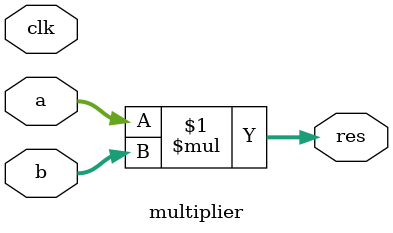
<source format=v>
module unsigned_mul (
    input wire clk,
    input wire [31:0] a_i,
    input wire [31:0] b_i,
    output wire [63:0] res_o
);
		
	wire [31:0] m1,m2,m3,m4;	
	
	multiplier mul1(
	   .a(a_i[15:0]),
	   .b(b_i[15:0]),
	   .res(m1),
	   .clk(clk)
	);	
	
	multiplier mul2(
	   .a(a_i[15:0]),
	   .b(b_i[31:16]),
	   .res(m2),
	   .clk(clk)
	);	
		
	multiplier mul3(
	   .a(a_i[31:16]),
	   .b(b_i[15:0]),
	   .res(m3),
	   .clk(clk)
	);
	
	multiplier mul4(
	   .a(a_i[31:16]),
	   .b(b_i[31:16]),
	   .res(m4),
	   .clk(clk)
	);			
	
    assign res_o = (m4<<32) + ((m2+m3) << 16) + m1;
	
endmodule


(* use_dsp = "yes" *) module multiplier(

    input wire clk,
    input wire [15:0] a,
    input wire [15:0] b,
    output wire [31:0] res
    
);

   assign res = a*b;

endmodule


</source>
——
Repeat the data exactly, without the pictures.

→ **Exercise output**
<source format=v>
module unsigned_mul (
    input wire clk,
    input wire [31:0] a_i,
    input wire [31:0] b_i,
    output wire [63:0] res_o
);
		
	wire [31:0] m1,m2,m3,m4;	
	
	multiplier mul1(
	   .a(a_i[15:0]),
	   .b(b_i[15:0]),
	   .res(m1),
	   .clk(clk)
	);	
	
	multiplier mul2(
	   .a(a_i[15:0]),
	   .b(b_i[31:16]),
	   .res(m2),
	   .clk(clk)
	);	
		
	multiplier mul3(
	   .a(a_i[31:16]),
	   .b(b_i[15:0]),
	   .res(m3),
	   .clk(clk)
	);
	
	multiplier mul4(
	   .a(a_i[31:16]),
	   .b(b_i[31:16]),
	   .res(m4),
	   .clk(clk)
	);			
	
    assign res_o = (m4<<32) + ((m2+m3) << 16) + m1;
	
endmodule


(* use_dsp = "yes" *) module multiplier(

    input wire clk,
    input wire [15:0] a,
    input wire [15:0] b,
    output wire [31:0] res
    
);

   assign res = a*b;

endmodule


</source>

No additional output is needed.